Submitted to: Electrophoresis
Publication Type: Peer Reviewed Journal
Publication Acceptance Date: 11/14/2002
Publication Date: 4/1/2003
Citation: Uthus, E.O. 2003. Simultaneous detection of S-adenosylmethionine and S-adenosylhomocysteine in mouse and rat tissues by capillary electrophoresis. Electrophoresis. 24:1221-1226.

Interpretive Summary: S-adenosylmethionine (SAM) is a naturally occurring compound in animal and plant tissues. Its main function is to supply a methyl group (a one carbon compound) to a variety of compounds during their metabolism. Once SAM gives up its methyl group it is converted to S-adenosylhomocysteine (SAH). This compound is important because it is further metabolized to homocysteine (a risk factor for cardiovascular disease). Determination of tissue SAM and SAH has usually been done by high pressure liquid chromatography. This manuscript describes a simple method that uses inherent electrical properties to separate and measure SAM and SAH. SAM and SAH in tissues are extracted with acid. The compounds are then separated in an aqueous buffer solution within a fine glass capillary to which an electrical current has been applied. The method is very sensitive and highly reproducible. Knowing tissue concentrations of SAM and SAH is important for areas of research including work with cancer and cardiovascular disease.
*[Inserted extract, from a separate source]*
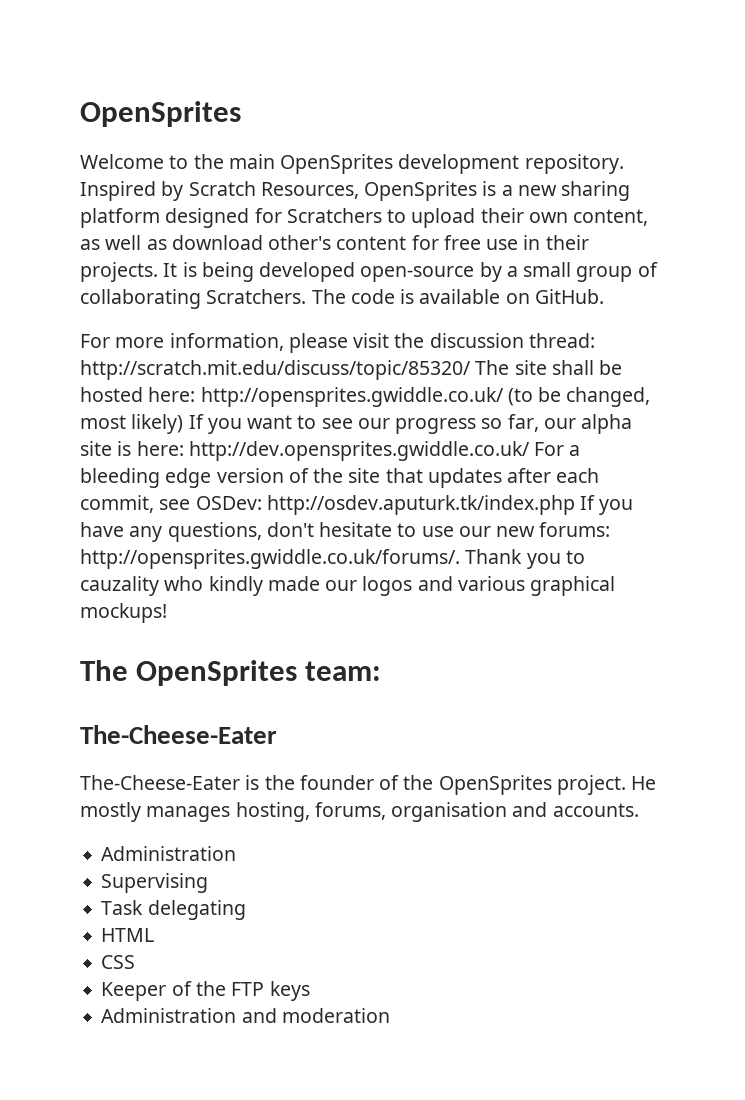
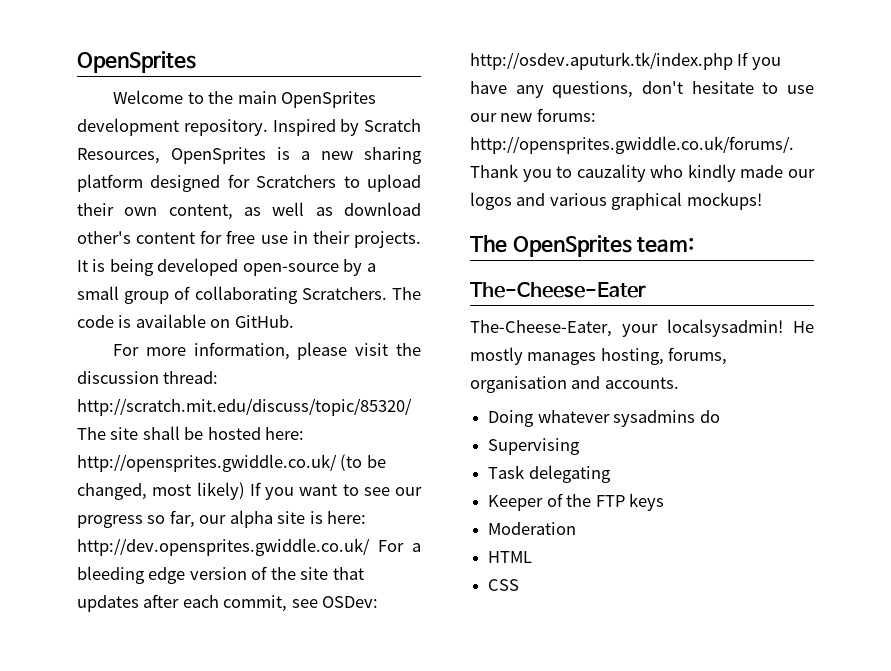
[80,775,626,795] The-Cheese-Eater is the founder of the OpenSprites project. -> [470,319,783,337] The-Cheese-Eater, your localsysadmin!
[101,846,237,861] Administration -> [488,410,720,427] Doing whatever sysadmins do
[101,928,155,942] [101,955,136,969] // HTML // CSS -> (611, 474) none
[101,1008,390,1023] Administration and moderation -> [488,522,577,535] [488,551,533,563] [488,579,520,591] Moderation // HTML // CSS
Technical Abstract: A capillary electrophoresis method for the determination of S-adenosylmethionine (SAM) and S-adenosylhomocysteine (SAH) in rat liver and kidney and mouse liver is described. The method can also be used to determine SAM in whole blood. The method provides rapid (approximately 16 min sample to sample) resolution of both compounds in perchloric extracts of tissues. Separation was performed by using an uncoated 50 um i.d. capillary 60 cm total length, 50 cm to detector window. Samples were separated at 22.5 kV and the separation running buffer was 180mM glycine pH 1.8. The method compares favorably to HPLC methods (r2 = 0.994 for SAM, r2 = 0.998 for SAH) and has a mass detection limit of about 10 fmol for both SAM and SAH at a signal-to-noise ratio of 3. The method is linear over ranges of 1-100 nmol SAM/mL and 1-250 nmol SAH/mL. This method can be used to determine tissue concentrations of SAM and SAH, two metabolites than can provide insight into many biological processes.